■ CHALLENGE: Rewrite the material below, putting "date collected" wherever "collection date" appears and keeping everything else the same.

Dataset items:
(begin)
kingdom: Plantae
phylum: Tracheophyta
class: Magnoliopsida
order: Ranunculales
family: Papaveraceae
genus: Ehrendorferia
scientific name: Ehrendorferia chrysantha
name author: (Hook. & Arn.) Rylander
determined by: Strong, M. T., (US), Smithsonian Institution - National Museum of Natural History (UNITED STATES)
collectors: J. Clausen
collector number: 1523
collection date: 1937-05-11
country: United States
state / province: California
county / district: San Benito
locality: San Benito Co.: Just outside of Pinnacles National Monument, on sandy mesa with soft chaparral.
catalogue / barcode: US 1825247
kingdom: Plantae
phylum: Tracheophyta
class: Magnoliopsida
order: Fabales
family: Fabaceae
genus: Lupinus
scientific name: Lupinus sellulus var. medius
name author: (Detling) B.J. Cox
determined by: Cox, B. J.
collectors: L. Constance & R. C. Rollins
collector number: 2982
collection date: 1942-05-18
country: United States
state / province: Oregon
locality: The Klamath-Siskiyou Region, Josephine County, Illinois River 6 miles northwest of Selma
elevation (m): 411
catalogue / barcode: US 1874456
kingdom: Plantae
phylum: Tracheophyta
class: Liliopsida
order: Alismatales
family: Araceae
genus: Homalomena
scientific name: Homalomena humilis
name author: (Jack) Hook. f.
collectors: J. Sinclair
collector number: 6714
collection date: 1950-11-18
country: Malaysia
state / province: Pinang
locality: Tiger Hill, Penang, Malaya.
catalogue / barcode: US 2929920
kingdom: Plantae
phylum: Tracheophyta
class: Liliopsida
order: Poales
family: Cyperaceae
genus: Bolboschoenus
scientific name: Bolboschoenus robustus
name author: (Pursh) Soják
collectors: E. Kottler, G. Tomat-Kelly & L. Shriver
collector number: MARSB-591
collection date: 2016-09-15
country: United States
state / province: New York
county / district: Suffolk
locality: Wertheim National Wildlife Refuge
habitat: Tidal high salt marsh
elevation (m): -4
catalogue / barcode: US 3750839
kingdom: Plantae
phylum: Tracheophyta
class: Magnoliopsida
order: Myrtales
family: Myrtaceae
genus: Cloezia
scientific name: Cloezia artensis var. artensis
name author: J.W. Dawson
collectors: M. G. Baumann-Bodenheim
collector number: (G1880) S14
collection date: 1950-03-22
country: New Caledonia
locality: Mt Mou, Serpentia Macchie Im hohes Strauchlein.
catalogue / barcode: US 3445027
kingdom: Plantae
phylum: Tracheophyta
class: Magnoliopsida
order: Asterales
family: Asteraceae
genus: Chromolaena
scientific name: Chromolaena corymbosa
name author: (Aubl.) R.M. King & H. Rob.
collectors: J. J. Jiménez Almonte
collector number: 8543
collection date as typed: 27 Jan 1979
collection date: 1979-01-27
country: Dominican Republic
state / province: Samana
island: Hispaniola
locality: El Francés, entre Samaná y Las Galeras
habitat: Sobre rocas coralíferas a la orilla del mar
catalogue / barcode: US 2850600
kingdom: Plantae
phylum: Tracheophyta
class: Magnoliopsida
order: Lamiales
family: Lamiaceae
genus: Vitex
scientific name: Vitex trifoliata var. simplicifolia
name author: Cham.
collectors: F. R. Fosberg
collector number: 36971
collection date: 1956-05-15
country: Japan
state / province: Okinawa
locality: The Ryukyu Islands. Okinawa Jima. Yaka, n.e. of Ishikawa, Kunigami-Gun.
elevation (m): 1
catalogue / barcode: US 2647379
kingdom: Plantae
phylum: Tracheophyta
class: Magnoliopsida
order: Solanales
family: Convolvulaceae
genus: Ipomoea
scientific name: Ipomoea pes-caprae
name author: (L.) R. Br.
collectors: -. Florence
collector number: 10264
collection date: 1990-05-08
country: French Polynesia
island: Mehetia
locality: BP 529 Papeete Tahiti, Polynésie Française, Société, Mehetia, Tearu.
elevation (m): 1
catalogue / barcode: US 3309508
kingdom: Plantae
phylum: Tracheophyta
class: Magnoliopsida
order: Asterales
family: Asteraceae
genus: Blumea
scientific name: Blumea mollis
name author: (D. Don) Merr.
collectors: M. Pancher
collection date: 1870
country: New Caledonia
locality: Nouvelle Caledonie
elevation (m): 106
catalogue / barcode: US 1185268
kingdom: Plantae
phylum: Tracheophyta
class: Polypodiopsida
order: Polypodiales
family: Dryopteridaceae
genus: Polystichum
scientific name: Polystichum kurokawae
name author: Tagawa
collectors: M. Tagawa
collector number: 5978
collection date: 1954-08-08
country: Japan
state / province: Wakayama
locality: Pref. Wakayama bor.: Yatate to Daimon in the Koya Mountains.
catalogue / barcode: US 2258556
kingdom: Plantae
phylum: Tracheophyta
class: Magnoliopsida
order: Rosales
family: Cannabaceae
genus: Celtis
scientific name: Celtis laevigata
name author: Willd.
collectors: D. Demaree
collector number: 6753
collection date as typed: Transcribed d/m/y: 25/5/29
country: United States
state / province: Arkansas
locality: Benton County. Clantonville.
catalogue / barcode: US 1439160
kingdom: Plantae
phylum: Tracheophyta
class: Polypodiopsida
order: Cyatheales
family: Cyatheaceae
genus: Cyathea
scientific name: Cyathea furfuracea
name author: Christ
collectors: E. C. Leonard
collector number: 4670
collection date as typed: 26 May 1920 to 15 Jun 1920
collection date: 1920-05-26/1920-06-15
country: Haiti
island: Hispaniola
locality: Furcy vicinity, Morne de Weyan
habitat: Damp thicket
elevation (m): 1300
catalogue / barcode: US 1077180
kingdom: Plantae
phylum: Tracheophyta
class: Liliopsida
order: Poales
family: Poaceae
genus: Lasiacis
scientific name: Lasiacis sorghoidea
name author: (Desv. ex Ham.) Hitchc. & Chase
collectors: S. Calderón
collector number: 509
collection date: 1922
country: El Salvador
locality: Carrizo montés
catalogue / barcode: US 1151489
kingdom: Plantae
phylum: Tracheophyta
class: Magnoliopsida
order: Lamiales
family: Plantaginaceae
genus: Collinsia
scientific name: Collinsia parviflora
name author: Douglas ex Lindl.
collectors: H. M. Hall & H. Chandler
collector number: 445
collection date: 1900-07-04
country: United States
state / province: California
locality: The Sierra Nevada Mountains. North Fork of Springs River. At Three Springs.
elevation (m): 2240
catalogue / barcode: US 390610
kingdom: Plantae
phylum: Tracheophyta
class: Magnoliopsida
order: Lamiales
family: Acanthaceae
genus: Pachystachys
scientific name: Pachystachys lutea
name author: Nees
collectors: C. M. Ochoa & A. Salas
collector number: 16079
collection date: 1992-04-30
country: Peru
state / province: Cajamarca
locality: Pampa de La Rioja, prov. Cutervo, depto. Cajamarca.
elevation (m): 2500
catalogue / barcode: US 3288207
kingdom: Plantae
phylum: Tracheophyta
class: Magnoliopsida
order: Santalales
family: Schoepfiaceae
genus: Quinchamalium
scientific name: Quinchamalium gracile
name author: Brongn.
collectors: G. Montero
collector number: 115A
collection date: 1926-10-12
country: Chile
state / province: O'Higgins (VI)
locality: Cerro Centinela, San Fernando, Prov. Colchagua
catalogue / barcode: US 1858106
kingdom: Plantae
(end)
■ ANSWER:
kingdom: Plantae
phylum: Tracheophyta
class: Magnoliopsida
order: Ranunculales
family: Papaveraceae
genus: Ehrendorferia
scientific name: Ehrendorferia chrysantha
name author: (Hook. & Arn.) Rylander
determined by: Strong, M. T., (US), Smithsonian Institution - National Museum of Natural History (UNITED STATES)
collectors: J. Clausen
collector number: 1523
date collected: 1937-05-11
country: United States
state / province: California
county / district: San Benito
locality: San Benito Co.: Just outside of Pinnacles National Monument, on sandy mesa with soft chaparral.
catalogue / barcode: US 1825247
kingdom: Plantae
phylum: Tracheophyta
class: Magnoliopsida
order: Fabales
family: Fabaceae
genus: Lupinus
scientific name: Lupinus sellulus var. medius
name author: (Detling) B.J. Cox
determined by: Cox, B. J.
collectors: L. Constance & R. C. Rollins
collector number: 2982
date collected: 1942-05-18
country: United States
state / province: Oregon
locality: The Klamath-Siskiyou Region, Josephine County, Illinois River 6 miles northwest of Selma
elevation (m): 411
catalogue / barcode: US 1874456
kingdom: Plantae
phylum: Tracheophyta
class: Liliopsida
order: Alismatales
family: Araceae
genus: Homalomena
scientific name: Homalomena humilis
name author: (Jack) Hook. f.
collectors: J. Sinclair
collector number: 6714
date collected: 1950-11-18
country: Malaysia
state / province: Pinang
locality: Tiger Hill, Penang, Malaya.
catalogue / barcode: US 2929920
kingdom: Plantae
phylum: Tracheophyta
class: Liliopsida
order: Poales
family: Cyperaceae
genus: Bolboschoenus
scientific name: Bolboschoenus robustus
name author: (Pursh) Soják
collectors: E. Kottler, G. Tomat-Kelly & L. Shriver
collector number: MARSB-591
date collected: 2016-09-15
country: United States
state / province: New York
county / district: Suffolk
locality: Wertheim National Wildlife Refuge
habitat: Tidal high salt marsh
elevation (m): -4
catalogue / barcode: US 3750839
kingdom: Plantae
phylum: Tracheophyta
class: Magnoliopsida
order: Myrtales
family: Myrtaceae
genus: Cloezia
scientific name: Cloezia artensis var. artensis
name author: J.W. Dawson
collectors: M. G. Baumann-Bodenheim
collector number: (G1880) S14
date collected: 1950-03-22
country: New Caledonia
locality: Mt Mou, Serpentia Macchie Im hohes Strauchlein.
catalogue / barcode: US 3445027
kingdom: Plantae
phylum: Tracheophyta
class: Magnoliopsida
order: Asterales
family: Asteraceae
genus: Chromolaena
scientific name: Chromolaena corymbosa
name author: (Aubl.) R.M. King & H. Rob.
collectors: J. J. Jiménez Almonte
collector number: 8543
date collected as typed: 27 Jan 1979
date collected: 1979-01-27
country: Dominican Republic
state / province: Samana
island: Hispaniola
locality: El Francés, entre Samaná y Las Galeras
habitat: Sobre rocas coralíferas a la orilla del mar
catalogue / barcode: US 2850600
kingdom: Plantae
phylum: Tracheophyta
class: Magnoliopsida
order: Lamiales
family: Lamiaceae
genus: Vitex
scientific name: Vitex trifoliata var. simplicifolia
name author: Cham.
collectors: F. R. Fosberg
collector number: 36971
date collected: 1956-05-15
country: Japan
state / province: Okinawa
locality: The Ryukyu Islands. Okinawa Jima. Yaka, n.e. of Ishikawa, Kunigami-Gun.
elevation (m): 1
catalogue / barcode: US 2647379
kingdom: Plantae
phylum: Tracheophyta
class: Magnoliopsida
order: Solanales
family: Convolvulaceae
genus: Ipomoea
scientific name: Ipomoea pes-caprae
name author: (L.) R. Br.
collectors: -. Florence
collector number: 10264
date collected: 1990-05-08
country: French Polynesia
island: Mehetia
locality: BP 529 Papeete Tahiti, Polynésie Française, Société, Mehetia, Tearu.
elevation (m): 1
catalogue / barcode: US 3309508
kingdom: Plantae
phylum: Tracheophyta
class: Magnoliopsida
order: Asterales
family: Asteraceae
genus: Blumea
scientific name: Blumea mollis
name author: (D. Don) Merr.
collectors: M. Pancher
date collected: 1870
country: New Caledonia
locality: Nouvelle Caledonie
elevation (m): 106
catalogue / barcode: US 1185268
kingdom: Plantae
phylum: Tracheophyta
class: Polypodiopsida
order: Polypodiales
family: Dryopteridaceae
genus: Polystichum
scientific name: Polystichum kurokawae
name author: Tagawa
collectors: M. Tagawa
collector number: 5978
date collected: 1954-08-08
country: Japan
state / province: Wakayama
locality: Pref. Wakayama bor.: Yatate to Daimon in the Koya Mountains.
catalogue / barcode: US 2258556
kingdom: Plantae
phylum: Tracheophyta
class: Magnoliopsida
order: Rosales
family: Cannabaceae
genus: Celtis
scientific name: Celtis laevigata
name author: Willd.
collectors: D. Demaree
collector number: 6753
date collected as typed: Transcribed d/m/y: 25/5/29
country: United States
state / province: Arkansas
locality: Benton County. Clantonville.
catalogue / barcode: US 1439160
kingdom: Plantae
phylum: Tracheophyta
class: Polypodiopsida
order: Cyatheales
family: Cyatheaceae
genus: Cyathea
scientific name: Cyathea furfuracea
name author: Christ
collectors: E. C. Leonard
collector number: 4670
date collected as typed: 26 May 1920 to 15 Jun 1920
date collected: 1920-05-26/1920-06-15
country: Haiti
island: Hispaniola
locality: Furcy vicinity, Morne de Weyan
habitat: Damp thicket
elevation (m): 1300
catalogue / barcode: US 1077180
kingdom: Plantae
phylum: Tracheophyta
class: Liliopsida
order: Poales
family: Poaceae
genus: Lasiacis
scientific name: Lasiacis sorghoidea
name author: (Desv. ex Ham.) Hitchc. & Chase
collectors: S. Calderón
collector number: 509
date collected: 1922
country: El Salvador
locality: Carrizo montés
catalogue / barcode: US 1151489
kingdom: Plantae
phylum: Tracheophyta
class: Magnoliopsida
order: Lamiales
family: Plantaginaceae
genus: Collinsia
scientific name: Collinsia parviflora
name author: Douglas ex Lindl.
collectors: H. M. Hall & H. Chandler
collector number: 445
date collected: 1900-07-04
country: United States
state / province: California
locality: The Sierra Nevada Mountains. North Fork of Springs River. At Three Springs.
elevation (m): 2240
catalogue / barcode: US 390610
kingdom: Plantae
phylum: Tracheophyta
class: Magnoliopsida
order: Lamiales
family: Acanthaceae
genus: Pachystachys
scientific name: Pachystachys lutea
name author: Nees
collectors: C. M. Ochoa & A. Salas
collector number: 16079
date collected: 1992-04-30
country: Peru
state / province: Cajamarca
locality: Pampa de La Rioja, prov. Cutervo, depto. Cajamarca.
elevation (m): 2500
catalogue / barcode: US 3288207
kingdom: Plantae
phylum: Tracheophyta
class: Magnoliopsida
order: Santalales
family: Schoepfiaceae
genus: Quinchamalium
scientific name: Quinchamalium gracile
name author: Brongn.
collectors: G. Montero
collector number: 115A
date collected: 1926-10-12
country: Chile
state / province: O'Higgins (VI)
locality: Cerro Centinela, San Fernando, Prov. Colchagua
catalogue / barcode: US 1858106
kingdom: Plantae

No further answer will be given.